Com um discurso antissistema e anticorrupção, o ex-ator venceu as eleições com mais de 70% dos votos. Judeu e politicamente alinhado à direita, ele cresceu no sudeste da Ucrânia, na cidade industrial de Kryvyy Rih, em uma região pró-Rússia onde, inclusive, o russo é o primeiro idioma. Apesar de ter se formado em direito, optou por ser comediante — desde os 17 anos, ele fazia teatro. Um de seus vídeos mais acessados no Youtube mostra um jovem Zelensky, em 1997, tocando piano supostamente com o pênis, em um quadro humorístico. A popularidade do presidente quando ainda era apenas artista o levou a ser convidado para participar de diversos programas, chegando a ser vencedor da edição ucraniana da Dança dos Famosos em 2006.

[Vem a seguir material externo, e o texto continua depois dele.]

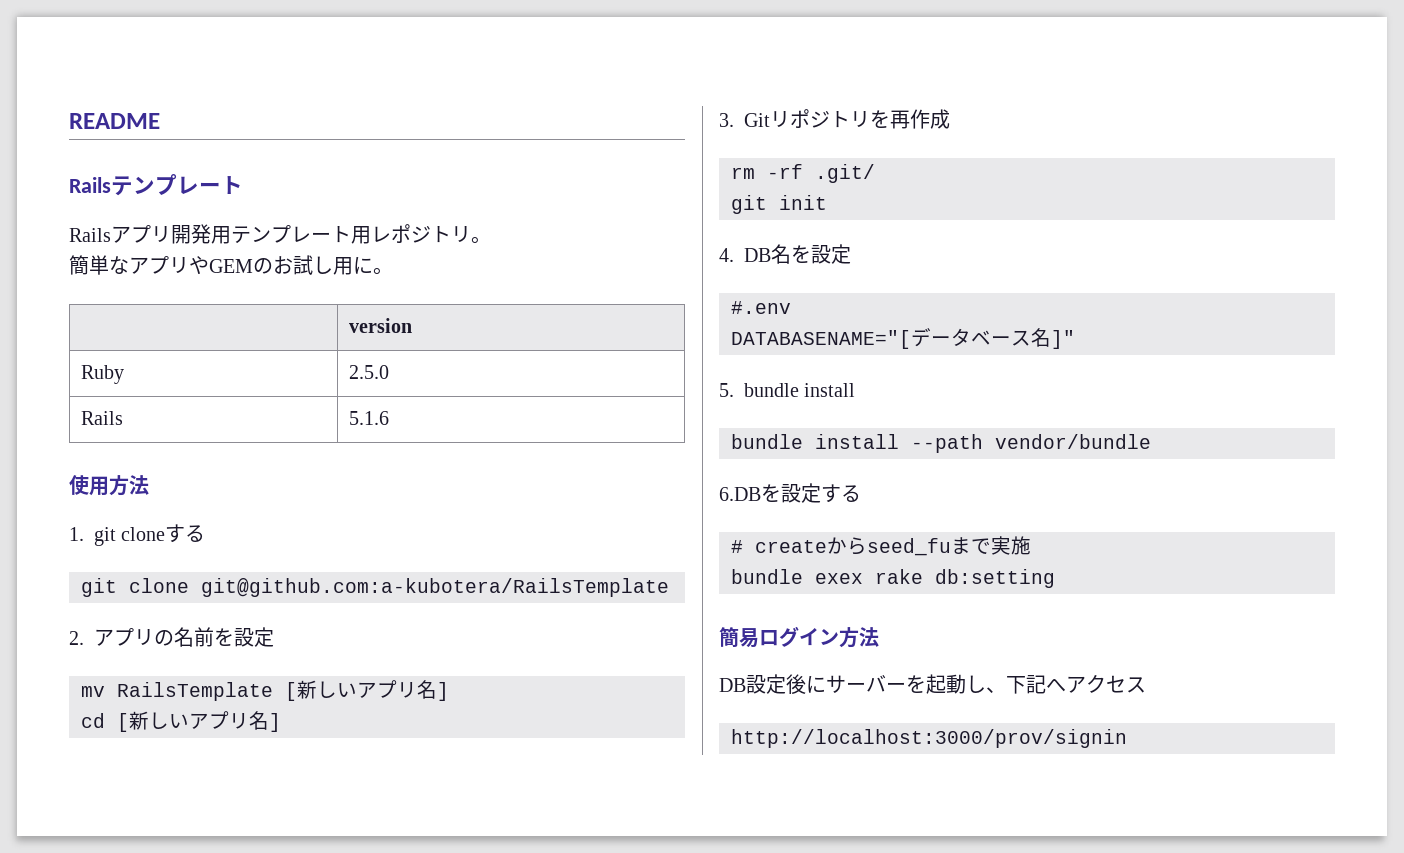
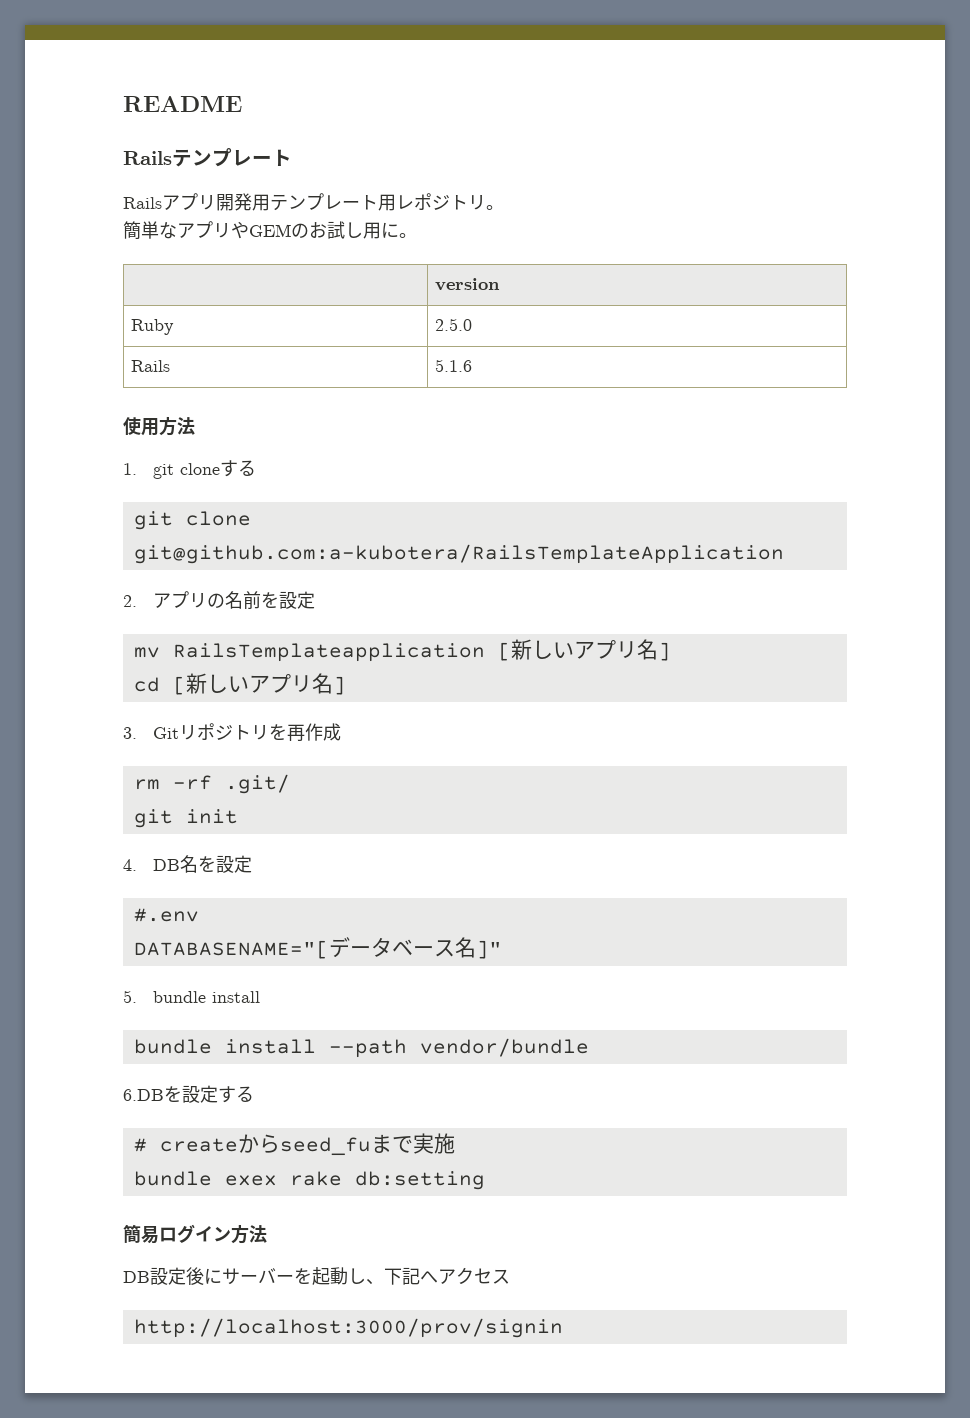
[201,578,669,597] git@github.com:a-kubotera/RailsTemplate -> [133,544,784,564] git@github.com:a-kubotera/RailsTemplateApplication
[117,682,273,701] RailsTemplate -> [172,643,485,662] RailsTemplateapplication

Quando eleito, muitos comentaristas e adversários afirmaram que o presidente seria uma marionete do oligarca Igor Kolomoisky, que financiou sua campanha. Porém, surpreendeu, adotando uma postura antioligárquica, apesar de ter celebrado o aniversário de 2021 em uma festa patrocinada por Timur Mindich, parceiro de negócios de Kolomoisky. A comemoração rendeu uma série de críticas, especialmente porque reuniu 30 pessoas em um lugar fechado, todos sem máscara, em plena pandemia. Zelensky é casado com Olena Zelenska desde 2003 e tem dois filhos: Kiril e Aleksandra.
Em setembro de 2019, Zelensky viu seu governo no centro de um escândalo político nos Estados Unidos, com a denúncia de que o então presidente norte-americano, Donald Trump, ofereceu a ele um pacote de ajuda militar, em troca de uma investigação contra o atual mandatário, Joe Biden, e seu filho, Hunter. Sem ter provas, o magnata afirmou que Hunter Biden, que atuou no conselho do Burisma Holdings, um conglomerado de energia ucraniano, foi beneficiado pelo cargo do pai, vice-presidente de Barack Obama de 2009 a 2017.